The voluntary surveys include the continuing breeding bird atlas, organised and run by the British Trust for Ornithology (BTO). This effort, from thousands of volunteers nationwide, provides the baseline information: the abundance and distribution of all breeding birds in Britain and Ireland during the survey period.

On its own, this is immensely valuable. However, it gets even better because this is the third such breeding atlas. Comparison of the results with previous atlases reveals trends in species populations. It can show the true levels of species declines or increases and many associated factors.
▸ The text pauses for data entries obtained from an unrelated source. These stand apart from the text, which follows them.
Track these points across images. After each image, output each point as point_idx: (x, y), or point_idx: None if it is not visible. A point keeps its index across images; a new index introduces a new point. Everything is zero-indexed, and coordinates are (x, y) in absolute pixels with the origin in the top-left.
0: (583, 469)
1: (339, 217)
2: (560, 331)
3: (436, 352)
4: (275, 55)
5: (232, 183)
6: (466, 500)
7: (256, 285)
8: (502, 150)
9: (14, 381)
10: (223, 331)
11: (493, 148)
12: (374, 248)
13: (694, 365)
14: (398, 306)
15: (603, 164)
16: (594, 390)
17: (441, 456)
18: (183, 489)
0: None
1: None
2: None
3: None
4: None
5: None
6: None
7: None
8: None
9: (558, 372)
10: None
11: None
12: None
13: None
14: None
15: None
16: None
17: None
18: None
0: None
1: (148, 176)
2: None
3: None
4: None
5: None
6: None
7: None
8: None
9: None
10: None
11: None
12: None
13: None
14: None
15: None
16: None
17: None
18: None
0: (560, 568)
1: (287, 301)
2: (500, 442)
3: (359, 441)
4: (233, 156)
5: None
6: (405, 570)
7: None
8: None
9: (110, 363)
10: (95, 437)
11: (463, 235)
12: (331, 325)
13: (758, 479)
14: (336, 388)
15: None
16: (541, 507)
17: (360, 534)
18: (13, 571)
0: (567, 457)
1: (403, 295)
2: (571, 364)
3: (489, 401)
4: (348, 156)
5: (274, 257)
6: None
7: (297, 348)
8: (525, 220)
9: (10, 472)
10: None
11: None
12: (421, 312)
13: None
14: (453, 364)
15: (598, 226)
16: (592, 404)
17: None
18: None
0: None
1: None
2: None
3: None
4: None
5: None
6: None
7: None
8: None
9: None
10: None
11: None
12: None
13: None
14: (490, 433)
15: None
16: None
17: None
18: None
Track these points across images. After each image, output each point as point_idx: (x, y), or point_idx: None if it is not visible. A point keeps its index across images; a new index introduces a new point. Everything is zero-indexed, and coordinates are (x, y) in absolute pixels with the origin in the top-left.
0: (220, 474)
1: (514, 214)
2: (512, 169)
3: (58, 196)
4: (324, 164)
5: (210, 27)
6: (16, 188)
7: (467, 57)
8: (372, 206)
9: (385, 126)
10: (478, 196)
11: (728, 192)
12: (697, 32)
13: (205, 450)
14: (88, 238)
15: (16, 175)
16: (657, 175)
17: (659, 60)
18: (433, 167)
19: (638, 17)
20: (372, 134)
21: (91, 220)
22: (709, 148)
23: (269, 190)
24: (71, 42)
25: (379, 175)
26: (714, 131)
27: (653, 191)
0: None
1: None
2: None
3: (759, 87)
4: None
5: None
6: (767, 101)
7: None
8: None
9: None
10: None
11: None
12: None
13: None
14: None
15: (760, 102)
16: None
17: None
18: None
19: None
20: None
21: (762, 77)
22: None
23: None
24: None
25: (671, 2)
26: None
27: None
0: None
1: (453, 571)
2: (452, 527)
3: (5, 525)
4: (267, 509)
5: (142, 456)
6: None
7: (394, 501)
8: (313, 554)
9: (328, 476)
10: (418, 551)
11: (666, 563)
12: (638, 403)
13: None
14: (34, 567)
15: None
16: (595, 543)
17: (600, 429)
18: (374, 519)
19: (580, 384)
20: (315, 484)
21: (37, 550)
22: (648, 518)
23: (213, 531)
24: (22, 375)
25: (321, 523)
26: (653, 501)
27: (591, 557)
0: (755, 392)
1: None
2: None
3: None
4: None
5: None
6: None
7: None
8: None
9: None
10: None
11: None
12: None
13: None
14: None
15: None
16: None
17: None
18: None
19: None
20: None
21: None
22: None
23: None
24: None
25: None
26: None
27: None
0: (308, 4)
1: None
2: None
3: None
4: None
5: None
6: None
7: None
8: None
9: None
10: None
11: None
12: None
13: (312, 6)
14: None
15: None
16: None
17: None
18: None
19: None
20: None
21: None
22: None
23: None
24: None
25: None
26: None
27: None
The professional surveys look at relatively small areas where some sort of development is proposed. It may be a power station, a road, a pipeline or suchlike. The survey will assess the size of population of each bird species breeding within the area as well as the distribution of each species. The importance of these findings can then be assessed with reasonable accuracy using the atlas data. Decisions then can be made on whether the development proposal is okay, needs modification or is inadvisable.

In South Korea there are numerous development pressures and there is much, very useful information, particularly on wintering and passage wetland species groups such as shorebirds and wildfowl .

I believe that there is good breeding data for some species groups and for some areas but sense that overall, a reliable baseline is lacking. In addition the general feeling seems to be that many species are in decline.

This is where Birds Korea members can do some really valuable work.

Building up a breeding bird database
It’s not essential to have a national atlas to provide a useful baseline. In the UK the Common Birds Census, for example, ran for many years before the first atlas. This data could be extrapolated to show regional levels of species abundance and species population trends.

The database grows from the first record and anyone with some knowledge of birds can contribute useful data. It’s dead easy to walk around an area noting what you see and hear, and where, and record whether or not a species is breeding.

If you do more than one visit to an area over the season you can form a more accurate idea of the bird community. An early season and a late season visit is the preferred method: the early visit catches the early nesters while the late visit picks up the summer migrant species and confirms more breeding.

Transect surveys
A simple and repeatable method of survey is to walk a route through an area for an hour or two and simply record all you see and hear. This is easily repeatable in subsequent months or years and, with sufficient sites being covered around the country, it doesn’t take long for a useful data source to develop.

Mapping surveys
Another useful survey method involves mapping surveys. This is based on Common Birds Census which was developed by the BTO. The basic methods are as follows:

  • The survey area receives a number of evenly spaced visits over the breeding season.
  • On each visit the location and behaviour of each bird is registered on a map using standardised species codes and symbols.
  • These symbols denote activities such as song, alarm, fighting, food-carrying, nest-material carrying and more and, where possible, differentiate between individuals of the same species.

A separate map is used for each visit. Registrations are subsequently transferred to individual species maps where the numbers and distributions of territories can be assessed: the more visits the greater the accuracy.

The advantage of this method is that by repeating the survey over subsequent years the breeding population can be monitored. Over time trends can be detected and, with sufficient such surveys areas nationwide, an increasingly reliable monitoring programme can be developed and maintained.

If you do decide to have a go at breeding bird surveys this spring I think you will enjoy it!